* _Selection_:
start

There are few things in life that give me a reason to wake up at 2:00AM and take a 2 1/2 hour drive. If it’s a new location to explore though, I’m in. I kept a close eye on the weather conditions the night before, since it’s a crucial part of outdoor photography. I saw a high percentage of fog, and that is about as good as a colorful sunrise to me. The way that a mist enshrouds a landscape has such potential to create temporary but memorable dramatic scene. I arrived at 5:00 AM and the park was covered in fog which got my imagination and creativity flowing.

“The Nothing is spreading,” I thought. A heavy fog blanketed the New Croton Dam, and it refused to be pulled back. The surface of the water and the horizon simply fused together, in nothingness. Upon the ledge of that serene and dreamlike foreground, stands a heron. Behind him, water rages on violently, being thrashed against the deep black rocks. Nature finds balance.

end

* _Material_:

start

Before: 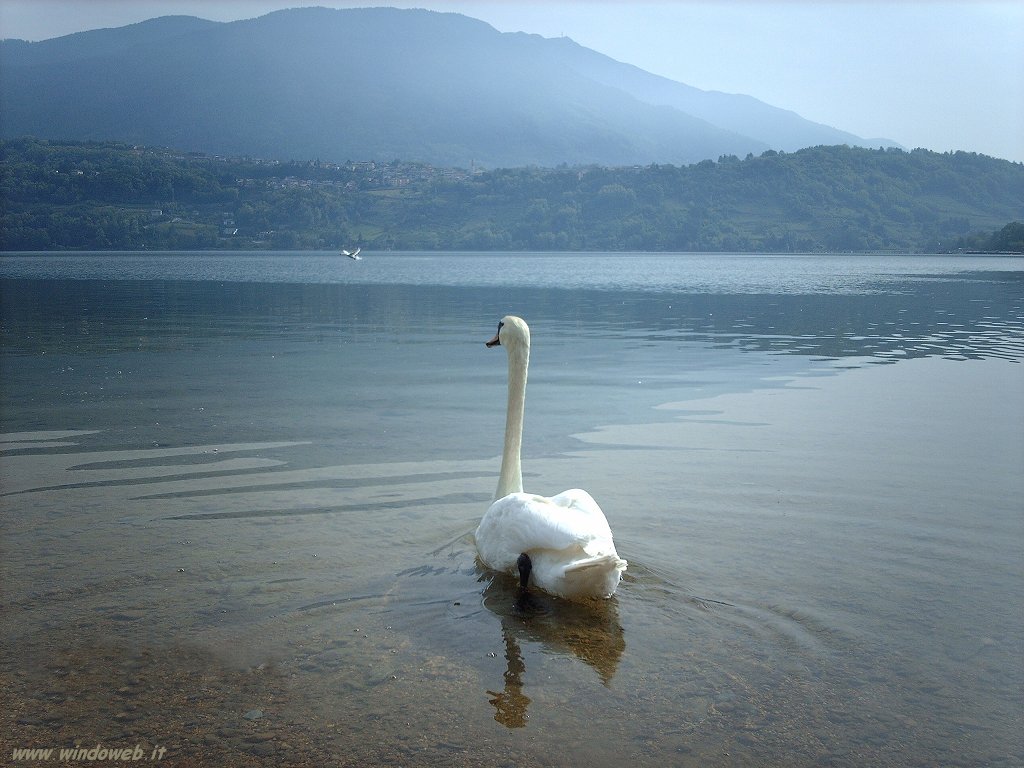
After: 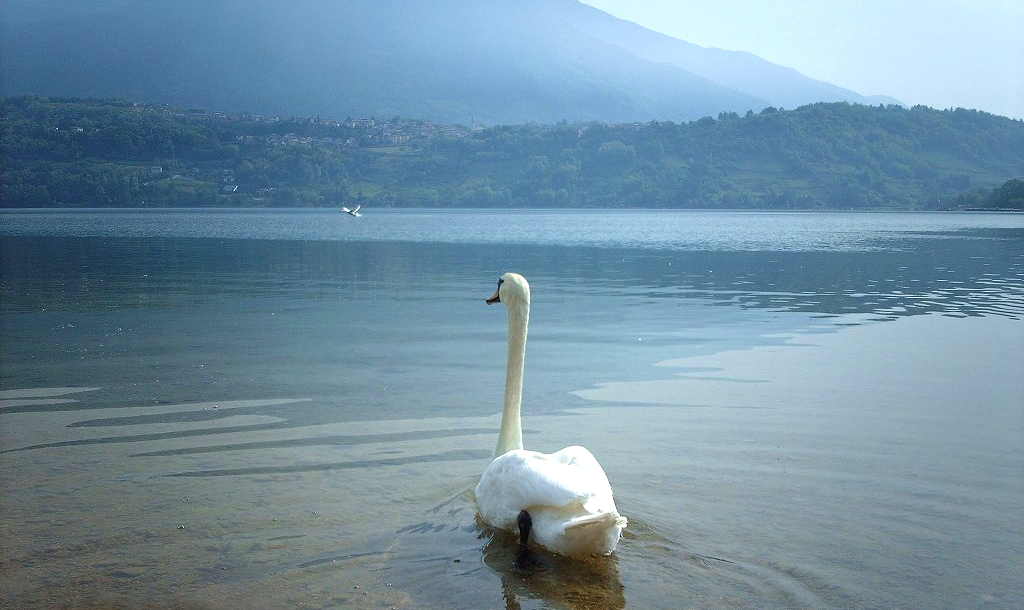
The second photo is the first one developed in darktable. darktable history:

end

* _What to do_:
**a.** Answer each question about the passage on the foggy morning at the New Croton Dam on its own line:
(i) How long was the drive to the new location?
(ii) At what time did the writer arrive at the park?
(iii) What bird stands on the ledge in the foreground?
**b.** Go on with the passage about the foggy morning at the New Croton Dam, picking up after its final sentence.

* _Expected answers_:
**a.**
(i) Two and a half hours.
(ii) 5:00 AM.
(iii) A heron.

**b.**
Before I headed to the bottom of the dam and spillway, I looked behind me and saw the bridge that faded into the nothing. “A hole would be something, no, it was Nothing!”

At my previous location above, I was more of an observer looking below. Being this close to the actual water now, I was more a part of the scene. You couldn’t help it, with the sound of the water crashing and swirling around linked to the fine cool mist. It was time to go for a walk downstream to try and capture something different.

One parting shot before I left. I feel that this has a nice spring morning feeling about it. Damp, and somewhat dreary, but it’s apparent that life is returning from it’s many month long slumber once again.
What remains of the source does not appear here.